Work instruction 1 -
From the news story about Oliva, translate this sentence into Spanish: "Oliva's hospitalization came as a surprise to his daughter."
Work instruction 2 -
Carry on the news story about Oliva from the point where it stops.

--- Text excerpt ---

After her father was hospitalized, Garcia said two of his former cell mates took it upon themselves to contact her and family members.

“ My dad would call me maybe once or twice a week. The jail didn’t contact any of the family. His girlfriend had power of attorney at that time. They didn’t contact her,” said Garcia.

Oliva’s hospitalization came as a surprise to his daughter. According to Garcia, Oliva’s girlfriend had spoken to him several days before he was hospitalized. He hadn’t complained of symptoms.

“ My father was one that would never complain of anything. That’s just the way he was,” said Garcia.

Out of concern, Garcia called the jail. Staff allegedly would not give her information, citing HIIPA concerns, even when asked by her father’s girlfriend, Garcia alleged. “She had the papers [proving power of attorney]. She offered to take them to the jail personally,” she said.

The jail’s medical staff allegedly sent Oliva to the hospital with chest pain and shortness of breath on a Friday night. According to Garcia, the family found out on a Saturday. She recalled sending emails to the jail’s commander and allegedly got in contact with the infirmary director the following Monday.

Through the director, Garcia reported getting updates. She said the physician assured her that the outbreak was under control. At the hospital, her dad’s health deteriorated. Three days after he passed away, Garcia said she got a call from a second cell mate’s sister.

“ He told his sister to contact me and let me know everything that happened. He thought that my father’s death could have been avoided — that he wouldn’t have gotten sick if they took the proper precautions,” said Garcia.

Garcia said the inmate then called her directly. According to Garcia, the inmate said her father began displaying symptoms two-and-a-half weeks prior to his hospitalization, after the first round of testing was completed. The inmate described her father getting “sicker and sicker,” she said.

--- Records shown ---

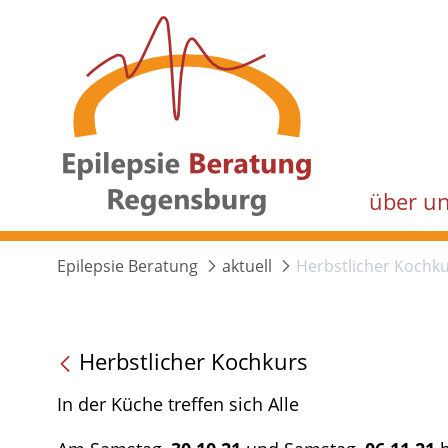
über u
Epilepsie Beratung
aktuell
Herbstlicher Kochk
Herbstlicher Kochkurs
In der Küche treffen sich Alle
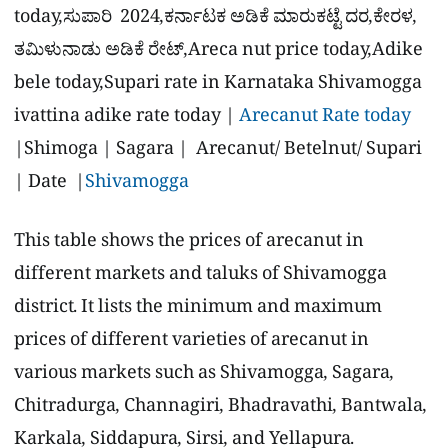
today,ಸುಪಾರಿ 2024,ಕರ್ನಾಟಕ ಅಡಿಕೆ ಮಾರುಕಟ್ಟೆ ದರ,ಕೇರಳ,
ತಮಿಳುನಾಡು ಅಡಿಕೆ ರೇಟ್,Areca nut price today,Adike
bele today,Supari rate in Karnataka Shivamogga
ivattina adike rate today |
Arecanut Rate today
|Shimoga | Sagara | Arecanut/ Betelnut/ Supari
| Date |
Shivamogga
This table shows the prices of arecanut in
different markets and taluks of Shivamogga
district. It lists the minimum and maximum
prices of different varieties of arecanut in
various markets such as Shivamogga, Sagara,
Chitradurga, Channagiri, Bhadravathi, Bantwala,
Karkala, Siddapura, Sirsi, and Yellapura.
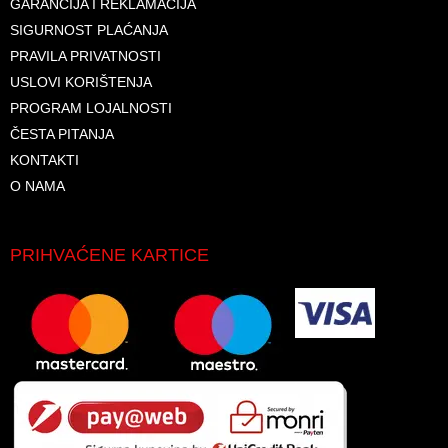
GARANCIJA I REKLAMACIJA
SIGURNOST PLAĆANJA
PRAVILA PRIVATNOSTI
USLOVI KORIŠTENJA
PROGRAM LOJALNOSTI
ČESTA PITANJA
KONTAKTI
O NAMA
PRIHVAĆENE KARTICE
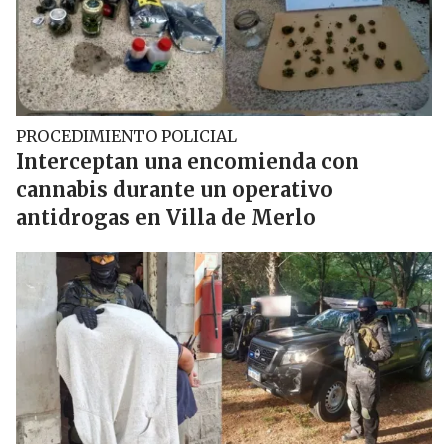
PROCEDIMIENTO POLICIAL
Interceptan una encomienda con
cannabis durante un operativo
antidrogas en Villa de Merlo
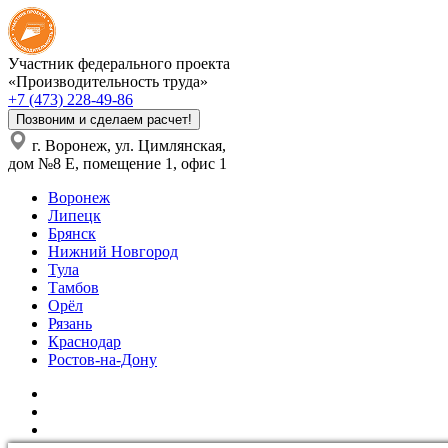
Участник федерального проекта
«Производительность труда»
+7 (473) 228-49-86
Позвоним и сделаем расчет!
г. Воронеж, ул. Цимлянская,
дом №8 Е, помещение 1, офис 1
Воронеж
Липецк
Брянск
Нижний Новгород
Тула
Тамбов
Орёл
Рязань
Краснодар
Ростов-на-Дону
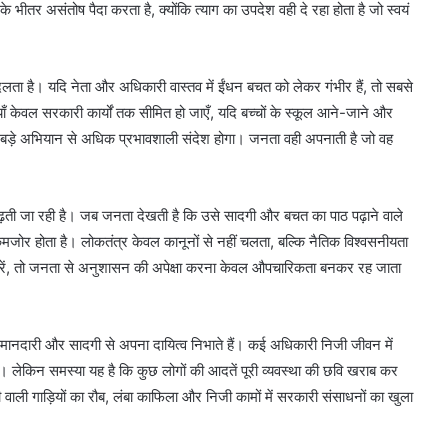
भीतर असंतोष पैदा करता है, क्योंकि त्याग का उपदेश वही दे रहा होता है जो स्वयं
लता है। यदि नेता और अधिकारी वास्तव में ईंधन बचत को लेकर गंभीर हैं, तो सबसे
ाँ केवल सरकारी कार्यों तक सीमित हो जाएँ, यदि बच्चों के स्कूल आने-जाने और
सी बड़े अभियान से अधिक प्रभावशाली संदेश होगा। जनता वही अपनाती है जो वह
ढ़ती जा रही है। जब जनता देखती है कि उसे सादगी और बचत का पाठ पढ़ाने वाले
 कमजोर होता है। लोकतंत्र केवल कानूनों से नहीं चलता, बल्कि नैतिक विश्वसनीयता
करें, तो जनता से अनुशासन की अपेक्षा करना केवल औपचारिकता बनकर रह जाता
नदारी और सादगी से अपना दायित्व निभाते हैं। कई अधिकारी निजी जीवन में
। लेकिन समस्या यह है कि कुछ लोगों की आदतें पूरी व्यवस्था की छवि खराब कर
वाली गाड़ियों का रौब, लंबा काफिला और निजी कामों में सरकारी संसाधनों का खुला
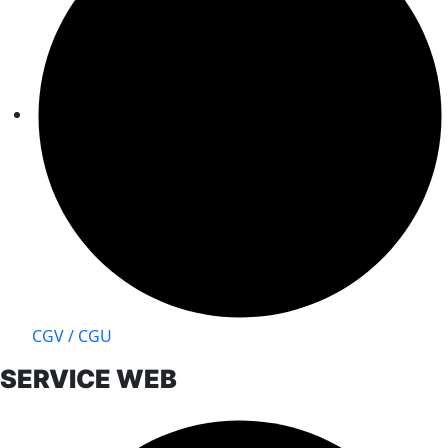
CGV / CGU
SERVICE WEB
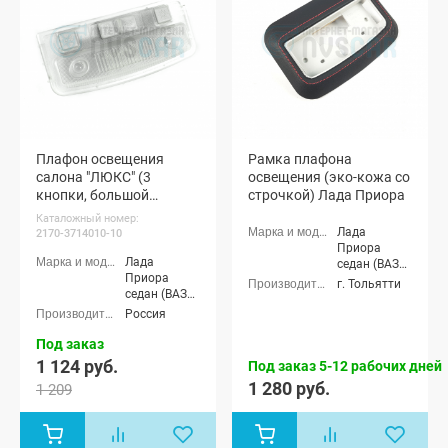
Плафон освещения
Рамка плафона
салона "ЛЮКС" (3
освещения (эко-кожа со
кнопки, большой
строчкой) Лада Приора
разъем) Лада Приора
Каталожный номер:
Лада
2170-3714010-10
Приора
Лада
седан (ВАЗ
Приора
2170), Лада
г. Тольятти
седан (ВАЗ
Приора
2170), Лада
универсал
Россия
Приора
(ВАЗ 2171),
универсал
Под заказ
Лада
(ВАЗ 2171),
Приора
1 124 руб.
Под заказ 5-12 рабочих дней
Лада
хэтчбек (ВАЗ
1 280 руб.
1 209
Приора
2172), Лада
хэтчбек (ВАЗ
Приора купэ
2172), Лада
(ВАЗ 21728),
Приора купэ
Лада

---

Expected output 1 -
La hospitalización de Oliva tomó por sorpresa a su hija.

Expected output 2 -
Oliva’s cell mate allegedly tested positive for the virus, Garcia said the inmates said. According to Garcia, jail staff kept her father inside the same cell despite his negative result.

Cohorting — an infection control technique where inmates potentially exposed to a virus are quarantined together — is a practice common in jails and detention centers that has been used locally by various agencies during the pandemic.

The Centers for Disease Control and Prevention acknowledges on its website that the ability to socially distance while incarcerated is “limited.”

“ The day they took him — I guess the inmates made a big fuss to the guards saying this man doesn’t look good, call the nurse over, he needs to be taken to the hospital. He said my father wasn’t getting out of bed. He was still breathing but he was weak and very short of breath,” Garcia said.

“ Finally, the nurse assessed him and said he doesn’t have a fever. My father’s cell mate said he told the nurse he didn’t have a fever either but has COVID — that it shouldn’t make a difference. That’s when they took him.”

According to Garcia, the nurse told inmates she hadn’t received requests for medical attention from Oliva in recent weeks, an allegation Oliva’s cell mate contested, telling Garcia that requests had been submitted. Any requests filed by Oliva between July 1 and July 24 have been requested from Cameron County.

Roughly three days after her father’s death, Garcia said she learned from the inmate that her father’s blanket and pillow — which were infected with COVID — had not been removed from the cell.

Garcia said Oliva’s cell mate told her, “They should have done better as far as keeping us separated, listening to us, taking every request and checking us out just in case. Because your father died and he wasn’t supposed to die. Your dad was a good man,” she recalled.

Garcia added, “My father was a very gentle man. He would give you his shirt if you needed a shirt. If you needed a coat, he would take his off and give it to you. He would never say no to anybody that was in need of money, food, anything. He loved his family. He cared for his family.”

“ These people are still loved ones. They’re human beings; they’re not animals — regardless of what they did, officials have a job to do. It was very disturbing for this gentleman to call me and tell me the conditions surrounding my father’s death.”